Kai C.
ROTTEN TOMATOES
There’s no denying you’ve seen a lot of this before. Hapless space travelers find themselves in a tight spot trying to survive scourges of zippy, sharp-toothed aliens with long, sharp claws and spikes. There’s a leader, there’s an innocent, there’s a guy that breaks down and does something stupid that leaves everybody screwed, and there are the characters that may as well be playing their roles wearing body bags.
For Pitch Black has all of these, playing the notes and keeping the rhythm of a song that we’ve all heard before.
That said, it is perhaps one of the best recitals of this “song” in a long time. Like any recital, you generally know what to expect. It’s the presentation that you’re looking for. To that end sense director David Twohy’s Pitch Black delivers. The film moves along building and releasing its momentum at that right places, stressing some points and downplaying others, all while adding twists and turns to a now classic composition that surprises without violating reasonable license.

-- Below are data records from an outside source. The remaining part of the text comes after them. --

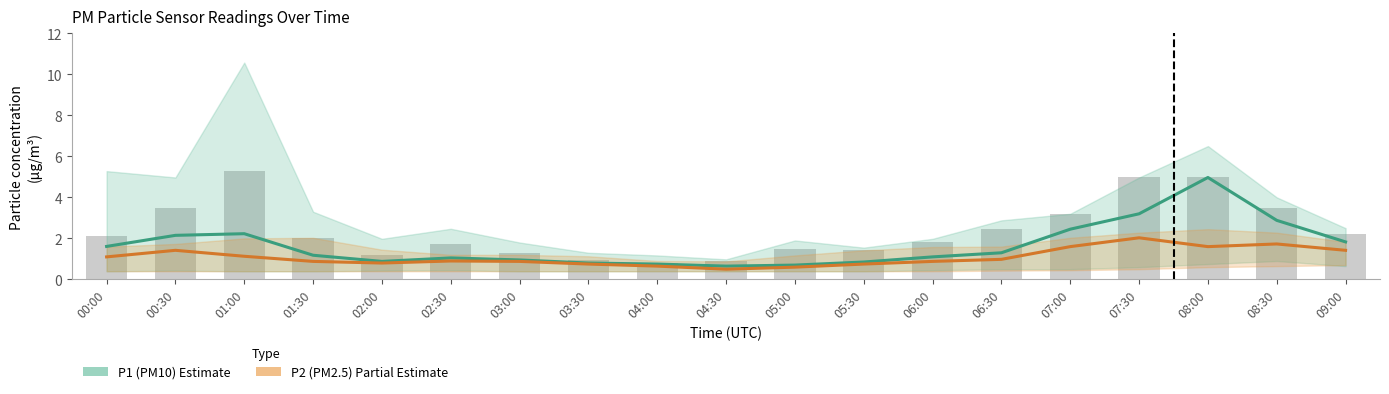

What is the label of the 10th bar from the right?

04:30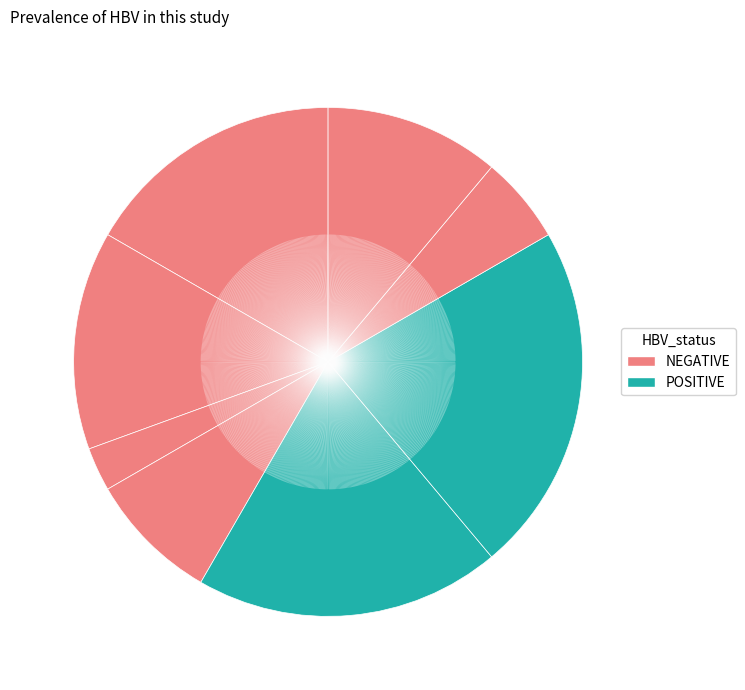

How many segments does this pie chart have?

8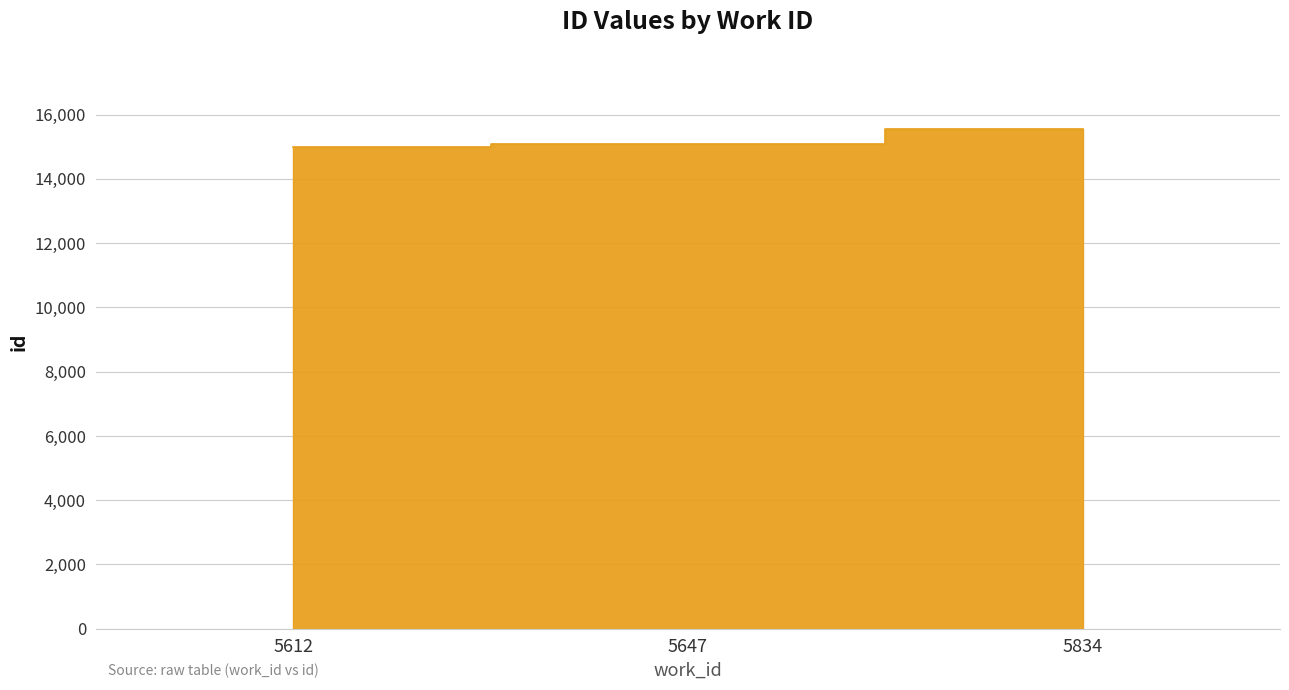

How many data points are above 15094?

1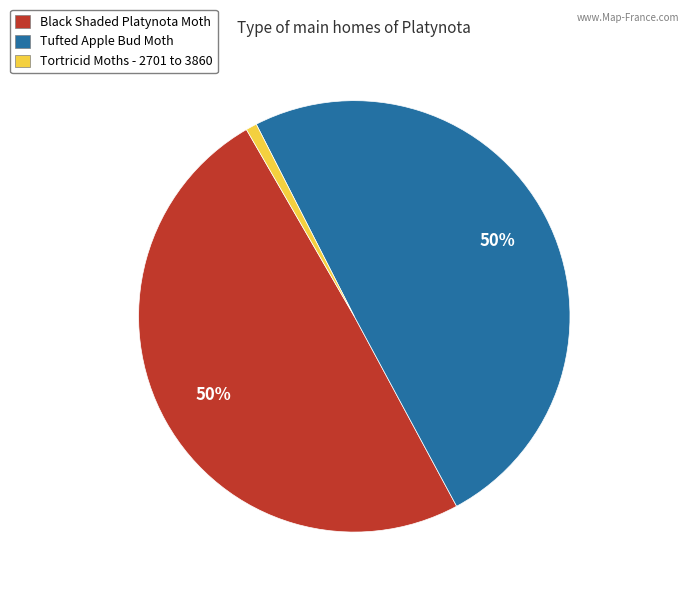

The Tufted Apple Bud Moth slice represents 50% of the pie. True or false?

True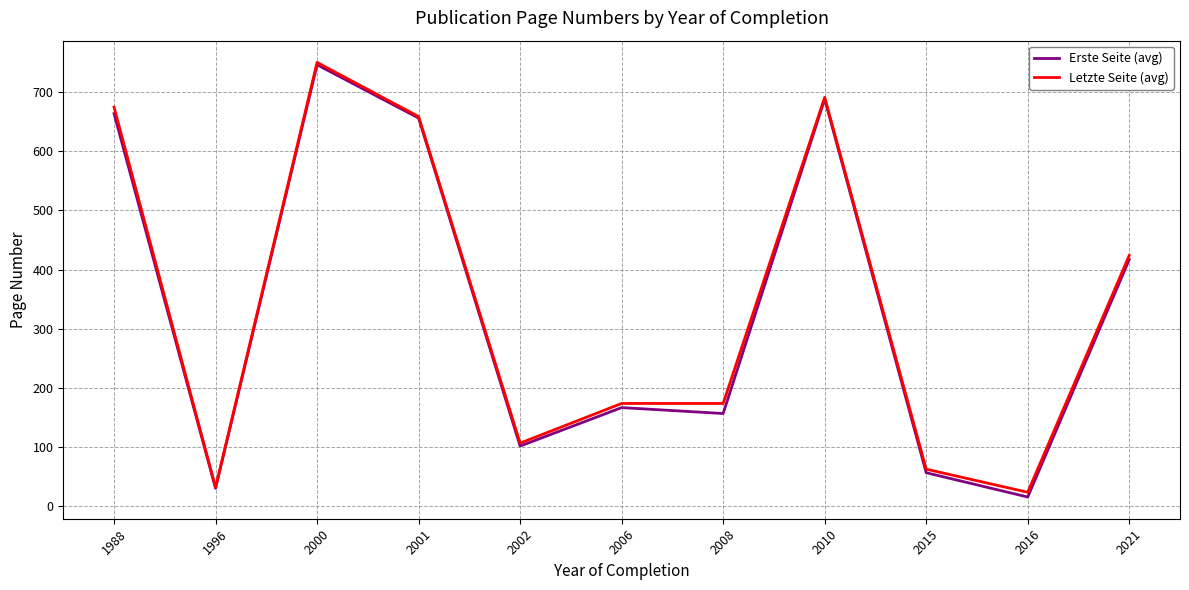

List the labels in order of Erste Seite (avg) value, smallest first.

2016, 1996, 2015, 2002, 2008, 2006, 2021, 2001, 1988, 2010, 2000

Though some of the characters borrow heavily from the pool of stock sci-fi characters, many hold secrets and conflicts that are revealed at just the right (or wrong) times in the story, adding new dimensions to what would otherwise be standard sci-fi scenarios. Like everyone else in the movie, you’re never entirely sure who to trust until that very last, crucial moment. The bottom line is ever-present, which makes for believable internal conflicts and decisions that are legitimately difficult for the characters to make.
But of course this isn’t Shakespeare. We want to see plenty of nasty looking things running around and eating people in these kinds of movies. Pitch Black offers lots of that, with plenty of suspense and more than adequate detail. The visual effects are solid. Of particular note is the crash landing, our first views of the alien swarms, and the film’s concept of what sonar might “look” like.
With able peformances from Vin Diesel, Radha Mitchell, and Cole Hauser, Pitch Black carries the sci-fi suspense genre competently into the new century.